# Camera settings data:
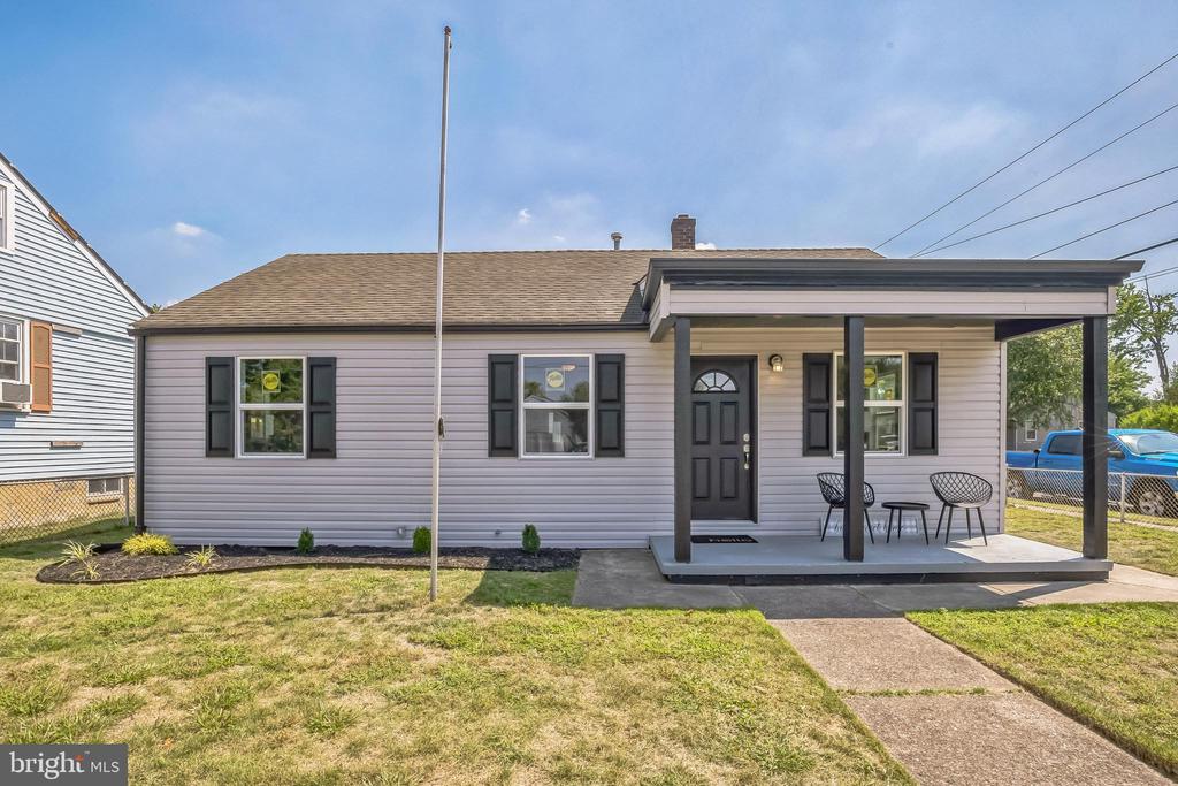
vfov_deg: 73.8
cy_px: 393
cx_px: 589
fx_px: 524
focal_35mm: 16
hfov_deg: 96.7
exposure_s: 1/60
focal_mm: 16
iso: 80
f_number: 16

==

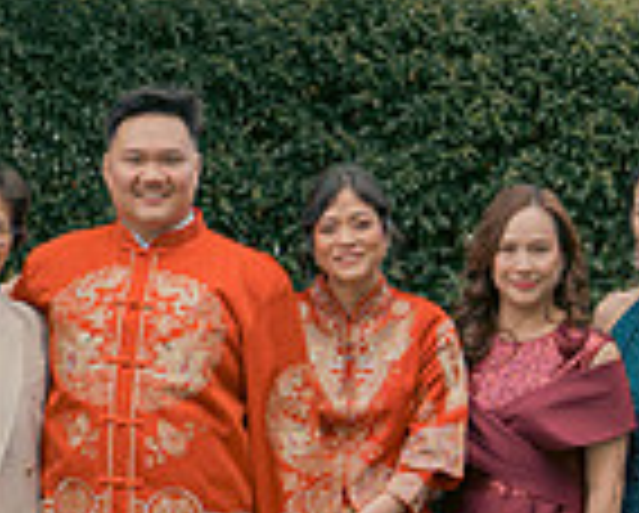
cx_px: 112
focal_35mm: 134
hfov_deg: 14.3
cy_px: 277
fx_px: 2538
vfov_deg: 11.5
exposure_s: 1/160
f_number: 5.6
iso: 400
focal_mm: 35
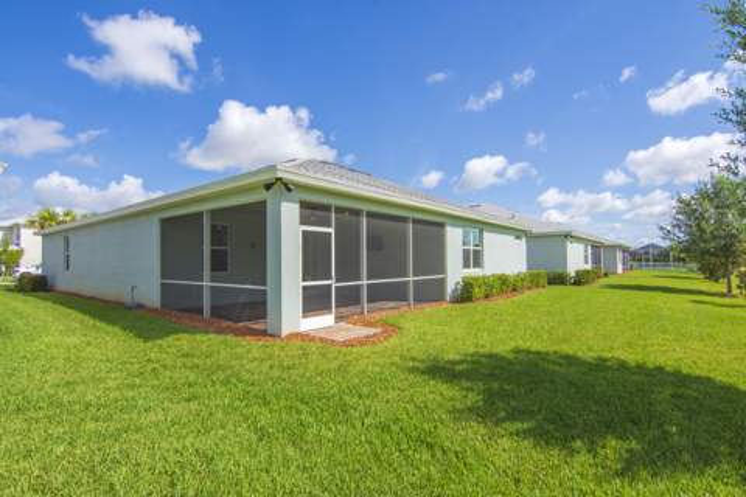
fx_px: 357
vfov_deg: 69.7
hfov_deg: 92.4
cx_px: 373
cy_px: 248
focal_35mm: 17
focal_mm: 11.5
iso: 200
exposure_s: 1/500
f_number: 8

# Work request:
Could you return exactly the lines above from the line with "vfov_deg: 69.7" to the line with "f_number: 8", both included, and nothing else?

# Solution:
vfov_deg: 69.7
hfov_deg: 92.4
cx_px: 373
cy_px: 248
focal_35mm: 17
focal_mm: 11.5
iso: 200
exposure_s: 1/500
f_number: 8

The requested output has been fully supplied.